* [EXTRACTED RECORDS]

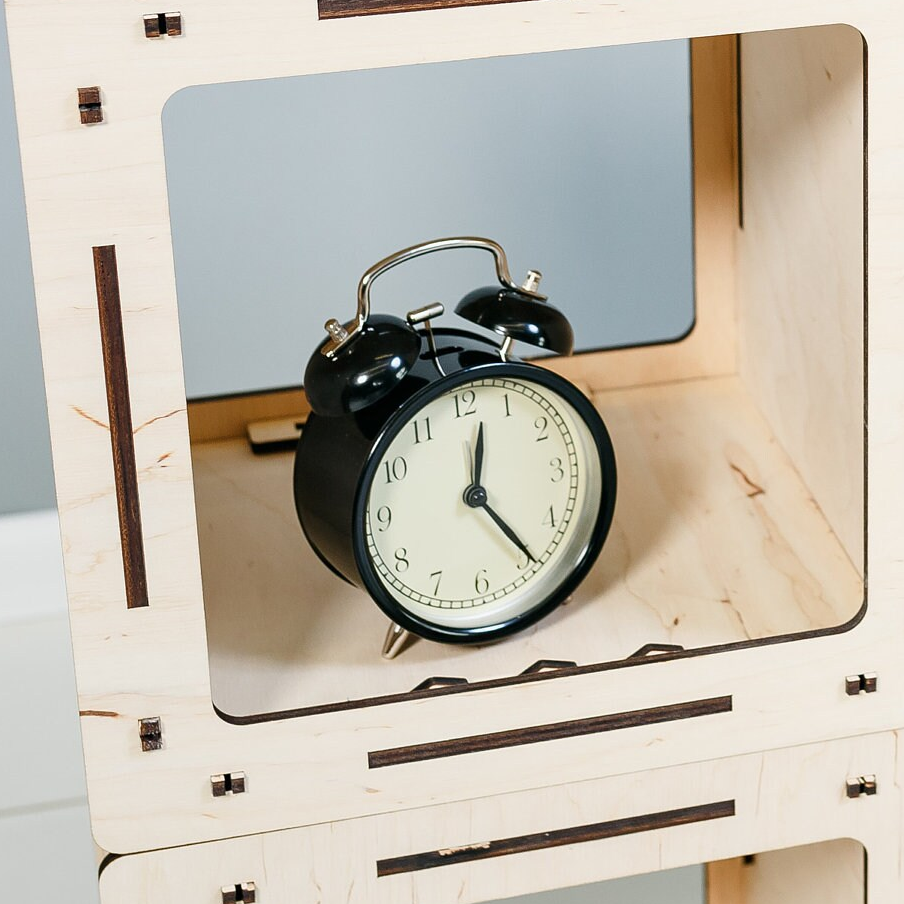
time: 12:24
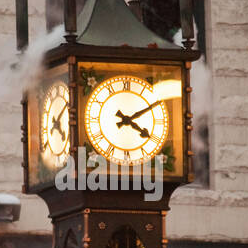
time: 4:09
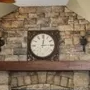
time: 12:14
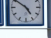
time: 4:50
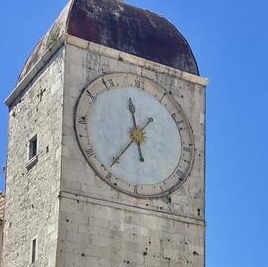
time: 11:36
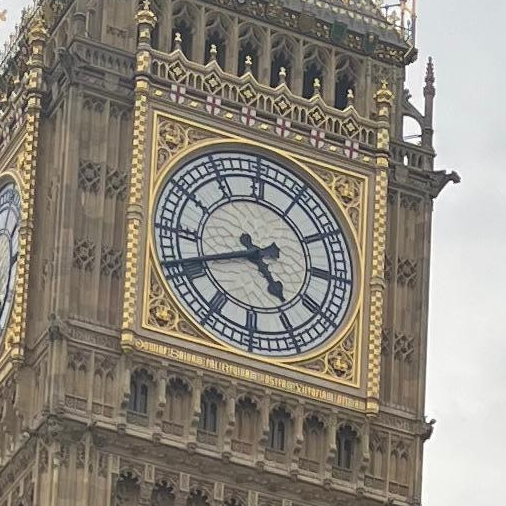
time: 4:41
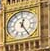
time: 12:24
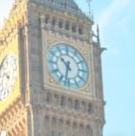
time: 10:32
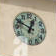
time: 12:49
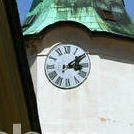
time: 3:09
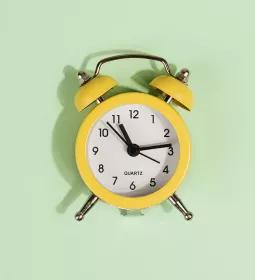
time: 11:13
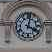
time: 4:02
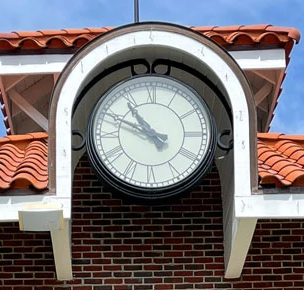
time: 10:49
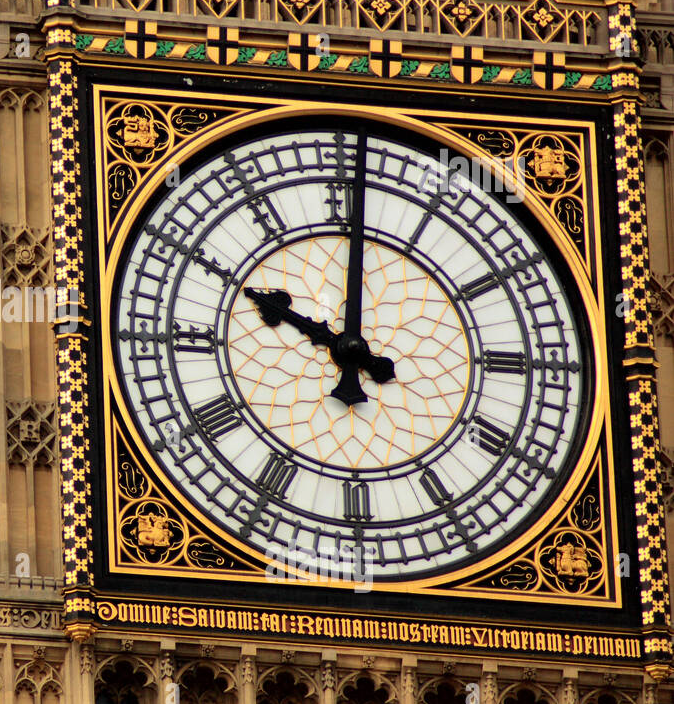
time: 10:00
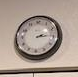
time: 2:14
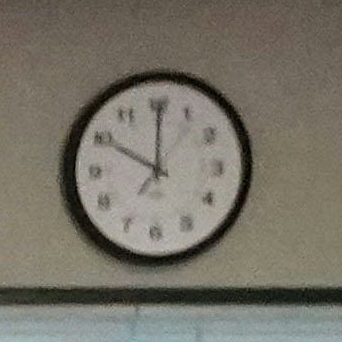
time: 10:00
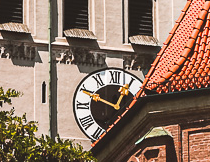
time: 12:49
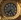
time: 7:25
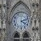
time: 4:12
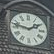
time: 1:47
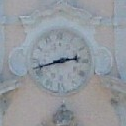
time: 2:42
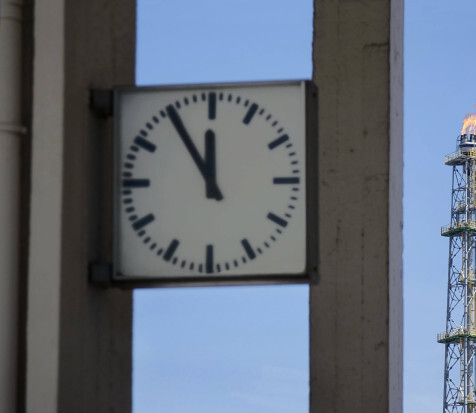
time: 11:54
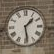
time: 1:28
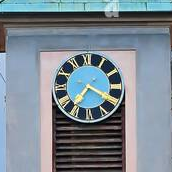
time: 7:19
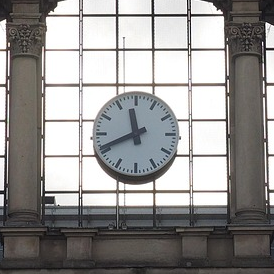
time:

* [SET TASK] Reproduce every row above verbatim, from the first through the last. Omit the pictures and keep only the text lines.

* [RESPONSE TO THE EXERCISE]
time: 12:24
time: 4:09
time: 12:14
time: 4:50
time: 11:36
time: 4:41
time: 12:24
time: 10:32
time: 12:49
time: 3:09
time: 11:13
time: 4:02
time: 10:49
time: 10:00
time: 2:14
time: 10:00
time: 12:49
time: 7:25
time: 4:12
time: 1:47
time: 2:42
time: 11:54
time: 1:28
time: 7:19
time:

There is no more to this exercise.